Author: A. Azfar Moin
Publisher: Columbia University Press – 343 pages
Book Review by: Deekay Daulat

A study of ‘sacred kingship’ (a term the author uses that is new to me) and sainthood in Islam during the Mughal (aka Mogul) period in India (1526-1857) and the Safavid era in Central Asia (1501-1722) is the focus of this one-of-a-kind book.

Why one-of-a-kind? It takes a combined look into kingship (the king as a messiah of God was considered sacred in those millennia) and sainthood, something I have not found in any other book. It offers a new perspective on the Muslim rulers, particularly on how they demonstrated their power and sovereignty while at the same time expressing their sacrality like the Sufi saints did.

I learned in history classes in grade school that the seven Mughal emperors were held in awe, high respect and even fear by their subjects for the vast, almost absolute power they wielded over the people they ruled.

I also learned that at the same time, they were revered by their subjects for being representatives of God, for the great wisdom they possessed, and for the ability to make the right decisions on moral issues, e.g. in matters of right or wrong.

I did not learn much about the Safavids, or at least I do not recall what we went through when we studied them. A map in this book on the left of the Introduction page shows the geographical extent of their rule, and it is truly vast. Their control covered the areas from northwest Europe next to the Caspian Sea through Iran, Iraq and other countries to all the way east of the Kandahar area in Afghanistan.

The coverage of the Mughal Empire meanwhile started from Afghanistan where the Safavid control ended and it stretched all the way east through northern India to the Bay of Bengal next to Kolkata, including north central India.

Here is how A. Azfar Moin characterizes ‘sacred kingship’ during the Safavid and Mughal millennia of sovereign rulers: “The early and foundational monarchs of these two lineages modeled their courts on the pattern of Sufi orders and fashioned themselves as the promised messiah. In their classical phases, both the Mughals and the Safavids embraced a style of sovereignty that was “saintly” and “messianic.”

He continues: “…there developed in this period an ensemble of rituals and knowledge to make the body of the king sacred and to cast it in the mold of a prophesied savior, a figure who would set right the unbearable order of things and inaugurate a new era of peace and justice – the new millennium.
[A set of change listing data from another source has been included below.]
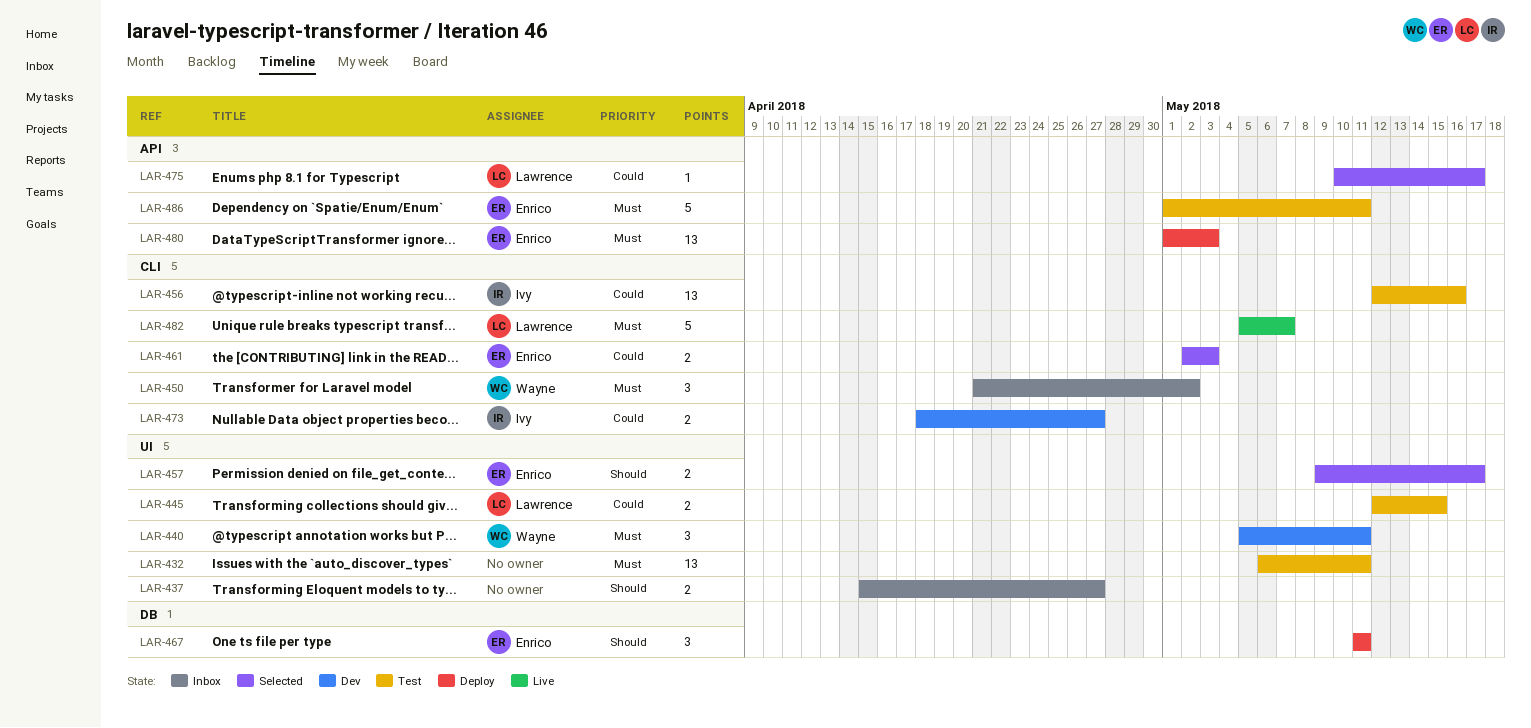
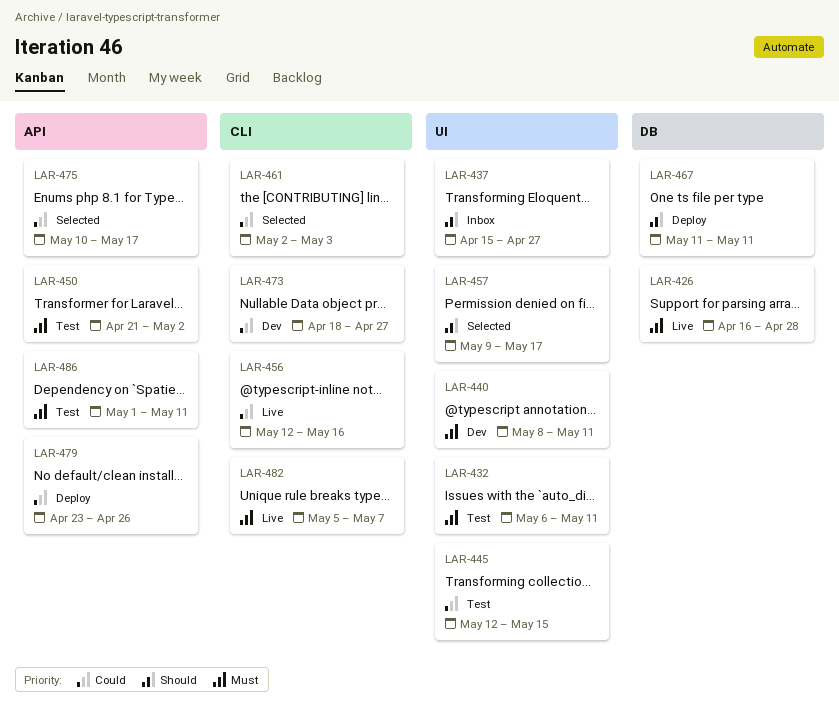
LAR-426: none -> present
LAR-440, start: May 5 -> May 8
LAR-450, status: Inbox -> Test
LAR-450, label: CLI -> API
LAR-456, status: Test -> Live
LAR-479: none -> present
LAR-480: present -> none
Under-girded by messianic conceptions and rationalized by political astrology, this style of sovereignty attempted to bind courtiers and soldiers to the monarch as both spiritual guide and material lord.”

The third Mughal Emperor Akbar (1556-1605) was one of the most powerful. At the height of his powerful regime, he was also most revered in a spiritual sense. As a matter of fact his critics accused him of abandoning Islam and beginning his own ‘sacred dispensation’ as the author describes it.

The author writes that Akbar’s long-lasting empire in South Asia was not only of ‘unrivaled grandeur’ in a material sense, but also, on the spiritual side of life, he asked all his subjects to enroll as ‘disciples’ in a ‘devotional order’ he himself created. He “fashioned himself as the spiritual guide of all his subjects regardless of caste and creed,” Moin asserts.

The decline of the Mughal period in India began in the early eighteenth century during the time of the last ruler Aurangzeb, son of Shah Jahan, builder of the Taj Mahal. But the ‘institutional shell’ of Mughal sovereignty survived for more than a century after its end. Even through periods of weakening of the power of the Mughal dynast through invasions by different forces, he still remained as the sole exclusive symbol of sovereignty in India, until the British came and slowly took away his authority and rule over the country.